Deshalb heißt es: «Wache auf, der du schläfst, und stehe auf aus den Toten, und der Christus wird dir leuchten!» (Eph. 5:14)

Die Einsicht, dass Gott die Gemeinde sowohl als vollendetes Werk in Seinem Ratschluss als auch als Feld gegenwärtiger innerer Erneuerung sieht, schützt vor zwei gefährlichen Extremen: vor resignierter Ernüchterung und vor ungeduldigem Aktivismus. Im Licht des Epheserbriefes darf die Gemeinde mit realistischen Augen gesehen werden, ohne die Hoffnung preiszugeben. Die sichtbaren Schwächen verlieren ihre absolute Deutungshoheit, und die stillen Spuren des Wirkens des Geistes gewinnen an Bedeutung. So kann eine Haltung wachsen, die sich nicht in Erwartungslosigkeit zurückzieht, aber auch nicht aus eigener Kraft erzwingen will, was nur Gott schenken kann. In dieser Spannung genährt zu werden, verwurzelt in der Liebe Christi und mit anderen Gliedern verbunden, ist selbst schon Ausdruck dessen, was Gott mit der Gemeinde vorhat: Sie soll ein Raum werden, in dem Seine Fülle erkennbar wird – gerade dadurch, dass in allem deutlich bleibt, wer das Werk begonnen hat und wer es vollenden wird.

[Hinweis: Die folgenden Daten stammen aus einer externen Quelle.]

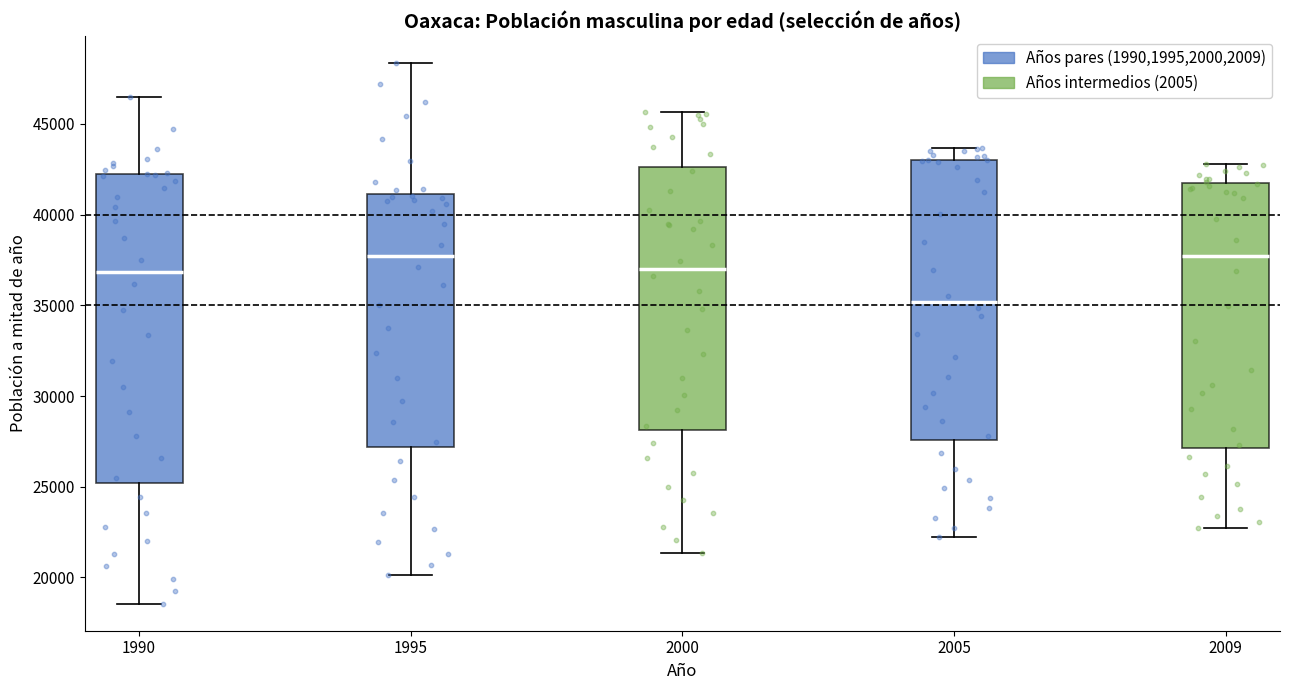

Comparing the boxes themselves (not the whiskers), which one is the tallest?

1990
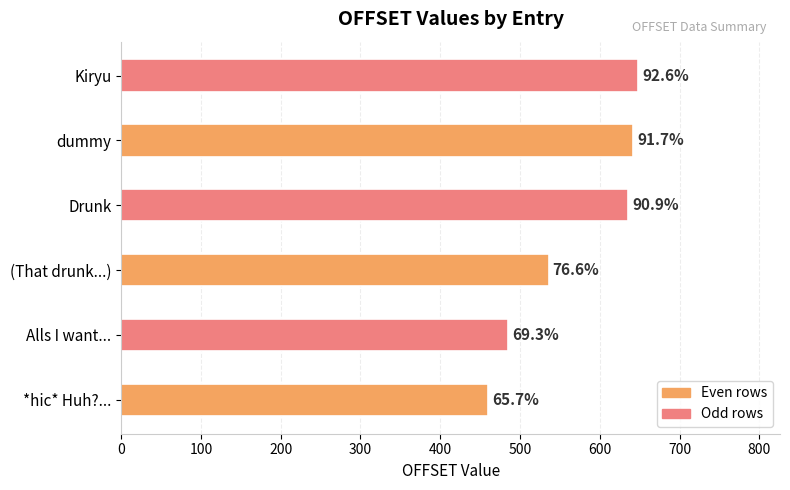

How many bars are there in total?

6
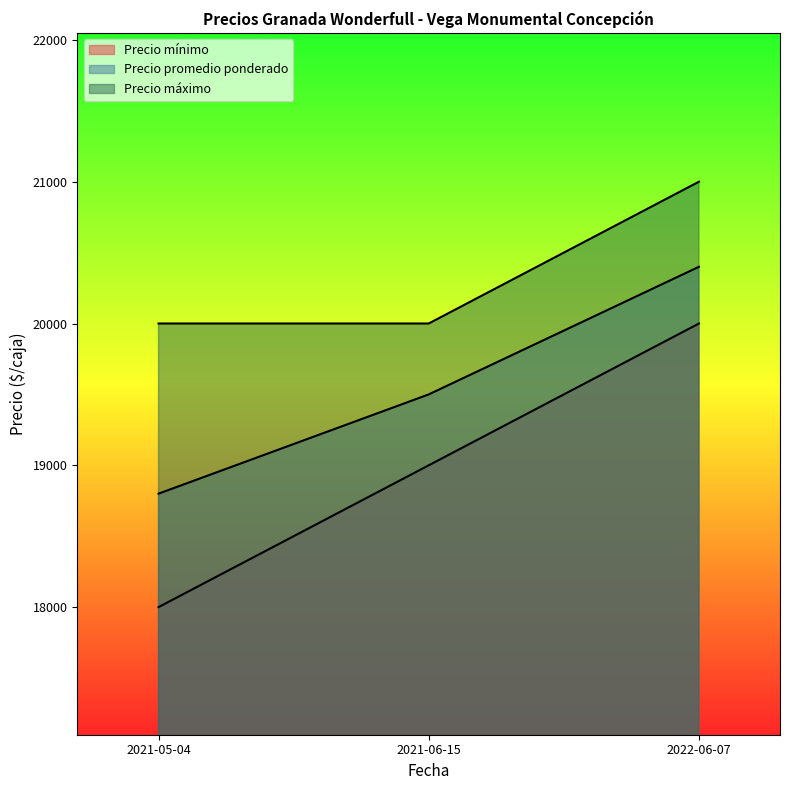

Rank the categories by Precio promedio ponderado value from highest to lowest.

2022-06-07, 2021-06-15, 2021-05-04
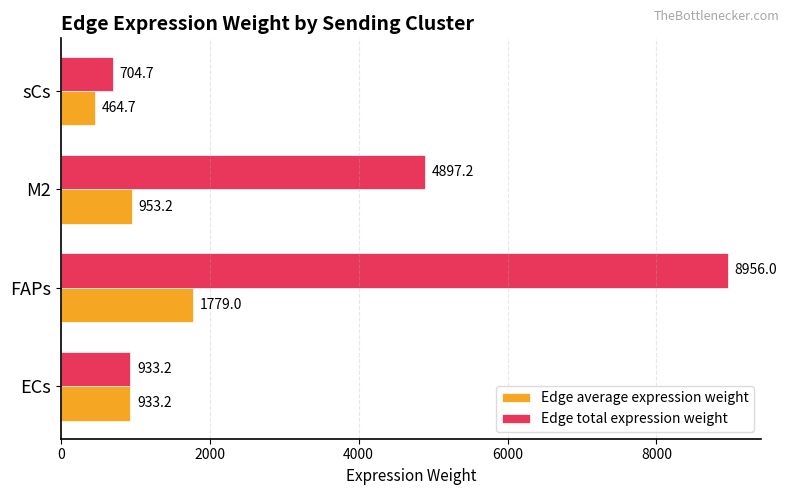

Which series has the largest total across all categories?

Edge total expression weight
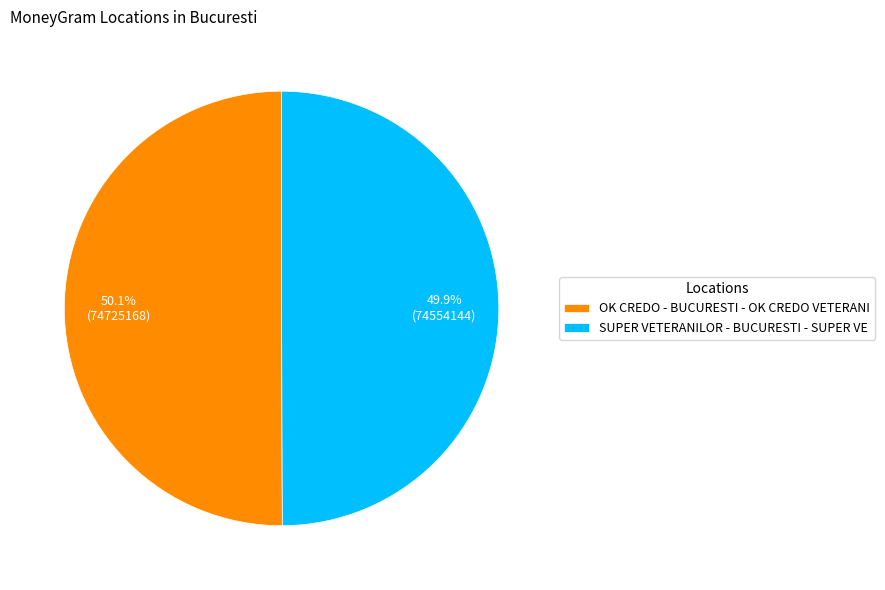

Is there any slice that represents more than half of the pie?

Yes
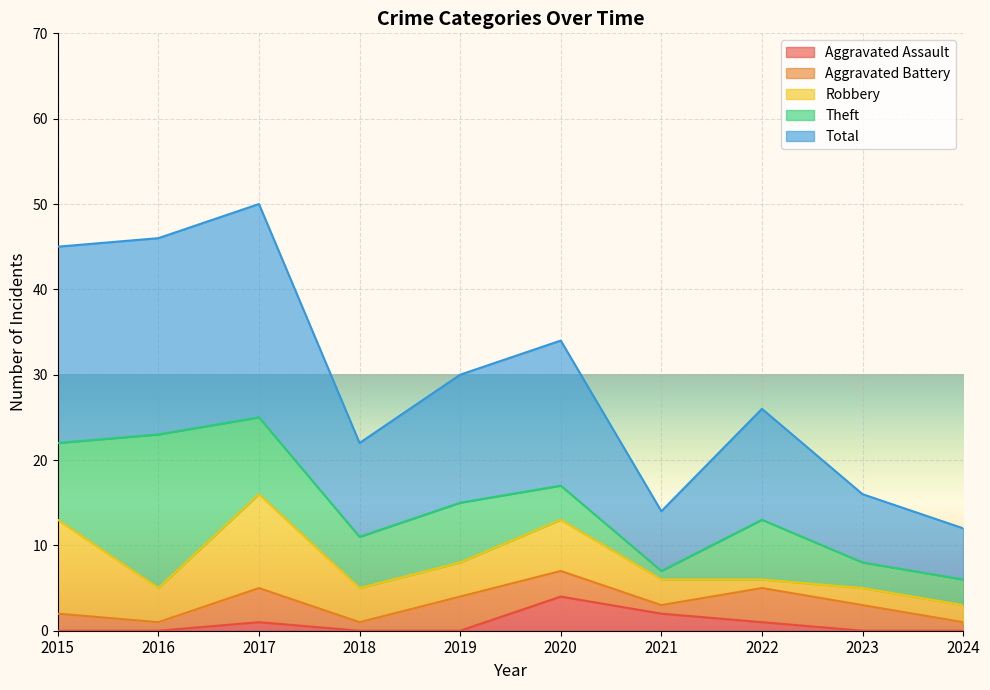

Is the value of Aggravated Battery at 2024 greater than the value of Aggravated Assault at 2019?

Yes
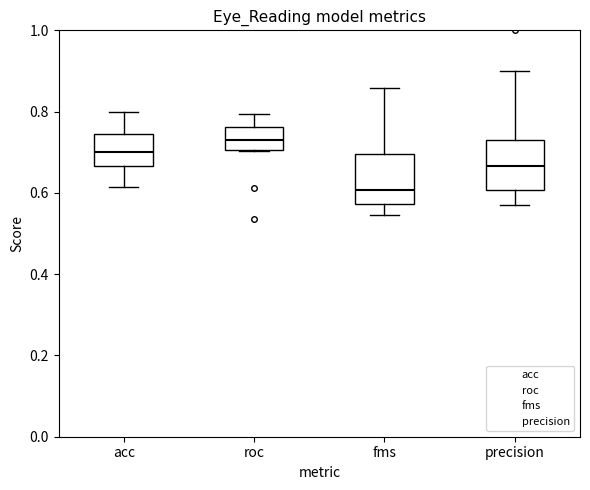

Reading left to right, read every box against the y-axis: the position of its median line, the range the box covers, and the ends of its whiskers. The values are not printed on the chart, so give them approximately, as read against the axis.

acc: median 0.70, box 0.66 to 0.74, whiskers 0.62 to 0.80
roc: median 0.74, box 0.70 to 0.76, whiskers 0.70 to 0.80
fms: median 0.60, box 0.58 to 0.70, whiskers 0.54 to 0.86
precision: median 0.66, box 0.60 to 0.72, whiskers 0.58 to 0.90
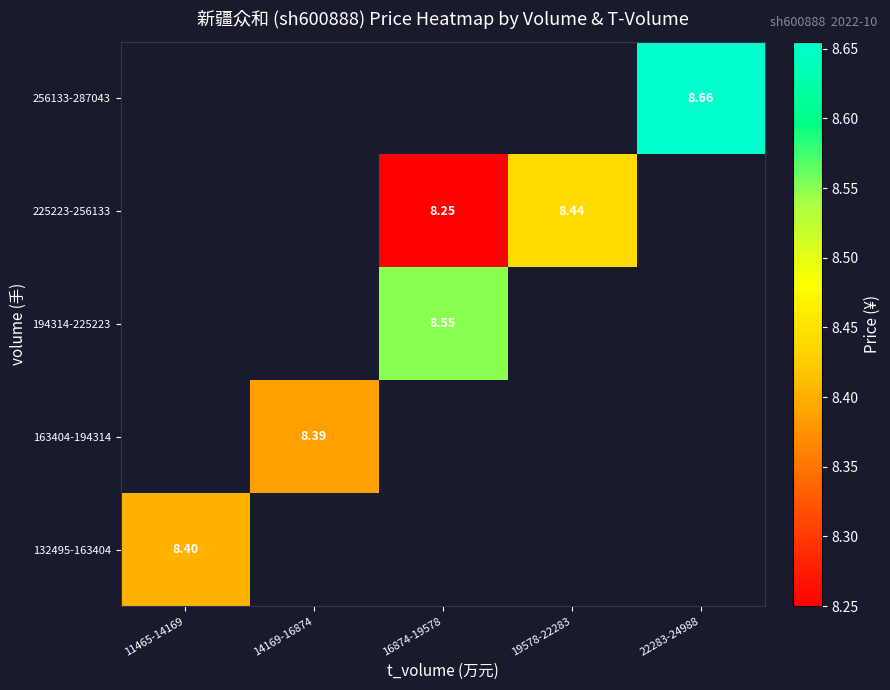

How many categories are shown in the chart?

5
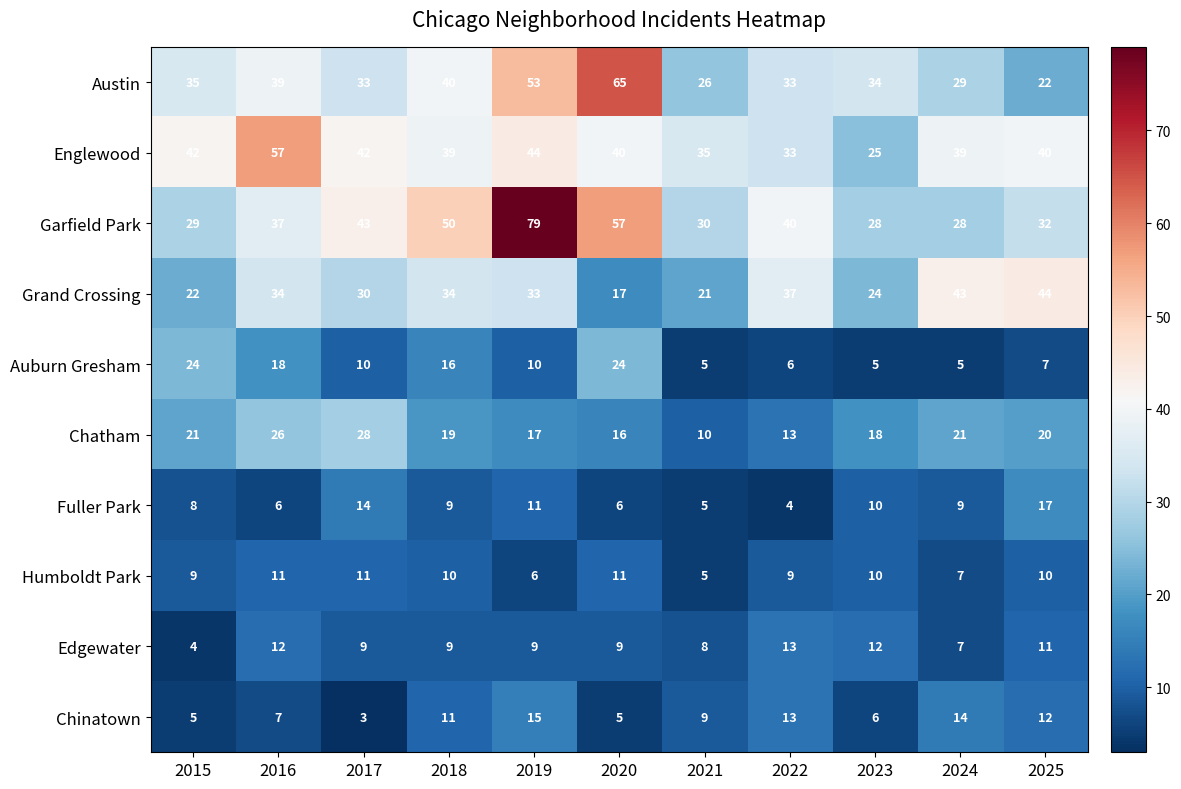

Count the number of data series in this chart.

10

Herr Jesus Christus, wir danken Dir, dass Du die Gemeinde nicht dem Zufall überlassen hast, sondern sie von Ewigkeit her in Deinem Herzen trugst, sie durch Dein Blut erkauft und mit Deinem Geist versiegelt hast. Stärke unseren inneren Menschen, damit Du immer tiefer in unseren Herzen Wohnung machst und wir verwurzelt und gegründet in Deiner Liebe leben. Lass uns inmitten aller Schwachheit erkennen, wie vollkommen Dein Werk in Bezug auf Deine Gemeinde ist, und erfülle uns mit der Hoffnung, dass Du Dein Meisterstück vollenden wirst. Richte unseren Blick weg von unseren Begrenzungen hin zu Deiner Treue, und lass Deine Gnade wie ein stiller Strom durch unser Miteinander fließen, damit Deine Fülle in Deinem Leib sichtbar wird. Bewahre uns in der Einheit Deines Geistes und rüste uns mit Deiner Waffenrüstung aus, damit wir in Deiner Kraft stehen können. In allem sei Du verherrlicht in der Gemeinde und in Christus Jesus von Generation zu Generation. Amen.